We often hear people say that ‘There was a time, when our city was full of greenery, the climate was cool and there was no water scarcity or flooding problem. Now, things have completely changed.’ Home buyers across the country, are finding it difficult to assess, whether the area they are buying a home in, is prone to flood, drought or pollution. Even if the prevailing situation in an area is ideal, there is no guarantee that it will remain habitable in the coming years.
Cities like Pune, Bangalore and Ranchi, are now facing the problem of water logging in the monsoons and drought-like situation during summers. Many attribute these problems to that fact that construction activities do not take into account ways to counter climate change and to prevent climatic disasters.
“Natural calamities like floods and droughts, bring the city to a standstill. Construction sites bear huge material losses and developers have to face undue delays in projects,” points out Shabbir Kanchwala, senior vice-president, K Raheja Corp. “During the June 2005 floods in Mumbai, livelihood was affected and so were residential and commercial establishments. Consequently, home buyers tend to postpone their property buying decisions, until the monsoon period is over. One also sees depreciation in rent, in low-lying and flood-prone areas of Mumbai,” he adds.
Realty markets in India, which have been severely impacted by climatic conditions
- Delhi and NCR: According to a report, it faces a severe water shortage of 200 million gallons a day.
- Mumbai and its suburbs: The flood in 2005 impacted the entire city, while low-lying areas continue to be affected each year.
- Chennai: Floods in 2015, devastated the whole city and its infrastructure. A report attributed the cause to unplanned and illegal constructions.
- Gujarat: Floods and dry spells have hounded the state, over the past few decades.
Climatic disasters not only reduce the demand for commercial and residential properties, but also enforce corrections in real estate prices. Large investors, too, tend to be wary and prefer other markets over Mumbai, for their long-term commercial activity, points out Ravi Gurav, VP-marketing, Dheeraj Realty and member, MCHI-CREDAI. “The drought around Mumbai city and in Maharashtra and the water shortage in summer also had an impact,” he maintains.
Enduring climate change
Countering the effects of climate change, requires a change in our outlook.
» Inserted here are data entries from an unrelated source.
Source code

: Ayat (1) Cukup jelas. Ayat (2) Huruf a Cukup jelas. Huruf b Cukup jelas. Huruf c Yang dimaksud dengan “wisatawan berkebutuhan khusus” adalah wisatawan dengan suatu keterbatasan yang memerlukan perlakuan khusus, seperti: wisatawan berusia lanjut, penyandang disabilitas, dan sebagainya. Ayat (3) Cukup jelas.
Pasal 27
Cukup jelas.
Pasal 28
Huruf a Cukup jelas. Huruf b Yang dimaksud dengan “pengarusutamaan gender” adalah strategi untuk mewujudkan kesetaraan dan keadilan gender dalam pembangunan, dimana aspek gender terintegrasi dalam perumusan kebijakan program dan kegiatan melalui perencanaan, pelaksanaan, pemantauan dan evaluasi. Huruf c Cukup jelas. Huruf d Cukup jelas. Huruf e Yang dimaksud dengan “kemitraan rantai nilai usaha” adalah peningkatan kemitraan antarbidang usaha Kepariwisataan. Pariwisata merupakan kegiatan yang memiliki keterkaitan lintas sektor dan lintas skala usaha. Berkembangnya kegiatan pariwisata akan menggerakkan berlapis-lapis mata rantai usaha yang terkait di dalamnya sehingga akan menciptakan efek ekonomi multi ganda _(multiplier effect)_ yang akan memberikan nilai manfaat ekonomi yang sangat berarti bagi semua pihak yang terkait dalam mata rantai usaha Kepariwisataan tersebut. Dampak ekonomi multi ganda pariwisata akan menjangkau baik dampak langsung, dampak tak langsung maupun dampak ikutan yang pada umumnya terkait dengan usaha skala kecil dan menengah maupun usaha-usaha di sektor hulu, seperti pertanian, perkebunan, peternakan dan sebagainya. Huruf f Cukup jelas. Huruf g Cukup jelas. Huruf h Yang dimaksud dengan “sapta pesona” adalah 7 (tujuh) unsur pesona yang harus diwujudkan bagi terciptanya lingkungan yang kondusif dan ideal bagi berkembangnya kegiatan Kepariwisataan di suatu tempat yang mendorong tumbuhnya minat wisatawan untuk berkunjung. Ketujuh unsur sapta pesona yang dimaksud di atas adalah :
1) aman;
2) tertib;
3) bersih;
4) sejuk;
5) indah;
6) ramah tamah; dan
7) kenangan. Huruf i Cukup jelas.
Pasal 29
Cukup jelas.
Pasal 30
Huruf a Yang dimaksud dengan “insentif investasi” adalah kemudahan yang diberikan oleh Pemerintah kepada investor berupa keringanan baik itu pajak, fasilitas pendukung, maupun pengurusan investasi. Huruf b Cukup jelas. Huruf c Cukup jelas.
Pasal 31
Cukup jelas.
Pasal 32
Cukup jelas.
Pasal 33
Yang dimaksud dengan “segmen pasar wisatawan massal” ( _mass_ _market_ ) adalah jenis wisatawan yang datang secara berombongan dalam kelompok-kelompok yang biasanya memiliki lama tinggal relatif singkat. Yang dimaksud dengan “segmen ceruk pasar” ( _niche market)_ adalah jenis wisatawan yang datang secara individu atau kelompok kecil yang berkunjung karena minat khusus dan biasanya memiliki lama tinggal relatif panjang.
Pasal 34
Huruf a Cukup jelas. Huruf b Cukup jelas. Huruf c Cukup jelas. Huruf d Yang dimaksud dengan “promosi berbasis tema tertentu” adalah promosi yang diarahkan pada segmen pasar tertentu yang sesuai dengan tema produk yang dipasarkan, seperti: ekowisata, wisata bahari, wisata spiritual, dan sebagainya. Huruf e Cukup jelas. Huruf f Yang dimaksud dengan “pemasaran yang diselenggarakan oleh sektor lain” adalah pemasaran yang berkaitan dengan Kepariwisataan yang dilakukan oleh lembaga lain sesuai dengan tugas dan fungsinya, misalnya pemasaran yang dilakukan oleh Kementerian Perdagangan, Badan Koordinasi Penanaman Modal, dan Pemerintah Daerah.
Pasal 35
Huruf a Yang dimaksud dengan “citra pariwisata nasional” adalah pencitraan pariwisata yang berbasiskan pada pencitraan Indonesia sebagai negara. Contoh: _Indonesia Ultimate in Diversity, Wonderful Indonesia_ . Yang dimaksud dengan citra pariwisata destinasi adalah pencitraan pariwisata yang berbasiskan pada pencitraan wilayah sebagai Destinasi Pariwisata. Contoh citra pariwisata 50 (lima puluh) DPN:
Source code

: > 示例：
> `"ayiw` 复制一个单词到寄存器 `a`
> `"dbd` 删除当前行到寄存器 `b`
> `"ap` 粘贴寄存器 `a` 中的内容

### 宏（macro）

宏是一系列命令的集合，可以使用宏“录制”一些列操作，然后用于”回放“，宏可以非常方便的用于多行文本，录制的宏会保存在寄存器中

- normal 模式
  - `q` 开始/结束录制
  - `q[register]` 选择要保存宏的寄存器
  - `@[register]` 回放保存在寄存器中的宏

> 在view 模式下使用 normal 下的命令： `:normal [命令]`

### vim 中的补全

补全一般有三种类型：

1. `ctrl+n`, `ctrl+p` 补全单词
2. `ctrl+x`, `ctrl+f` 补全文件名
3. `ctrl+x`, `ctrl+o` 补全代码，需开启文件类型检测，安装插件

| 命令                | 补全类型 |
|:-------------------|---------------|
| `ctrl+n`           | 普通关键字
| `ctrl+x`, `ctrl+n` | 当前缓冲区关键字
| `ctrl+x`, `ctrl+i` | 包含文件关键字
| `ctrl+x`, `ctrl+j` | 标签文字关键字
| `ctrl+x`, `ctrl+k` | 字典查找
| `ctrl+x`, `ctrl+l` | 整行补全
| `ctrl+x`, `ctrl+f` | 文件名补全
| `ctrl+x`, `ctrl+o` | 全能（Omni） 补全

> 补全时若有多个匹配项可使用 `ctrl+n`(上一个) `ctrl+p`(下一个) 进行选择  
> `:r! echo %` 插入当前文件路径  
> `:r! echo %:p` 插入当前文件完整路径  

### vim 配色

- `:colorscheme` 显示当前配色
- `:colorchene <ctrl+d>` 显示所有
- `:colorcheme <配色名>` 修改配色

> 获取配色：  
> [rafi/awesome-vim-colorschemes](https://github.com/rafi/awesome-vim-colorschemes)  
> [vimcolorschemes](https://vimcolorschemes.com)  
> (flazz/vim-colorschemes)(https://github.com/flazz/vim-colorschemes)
The realty sector should focus on building sustainable homes that help in preserving natural resources. Experts point out that sustainable homes incorporate smart technologies that help you conserve, as well as re-use power and water and reduce the generation of waste.
“Developers are slowly adopting such technologies, to sell homes,” assures Diipesh Bhagtani, executive director of Jaycee Homes. Technologies such as solar panels for generating electricity, solar water heaters, rainwater harvesting systems, sewage treatment plants, etc., not only help to conserve energy but also are useful during famines, he elaborates. “Today, everyone wants a sustainable home, so that they have fewer external issues to face,” he sums up.
Measures that real estate projects can follow, to create self-sustaining homes
- Rainwater harvesting and recycling of waste water.
- Using solar energy to light common areas and for other needs in residential and commercial projects.
- Avoiding, as much as possible, the use of materials that can harm the climate.
- Using building materials that can be recycled and salvaged, and ensuring that it is durable, locally available and above all, leaves no carbon footprint.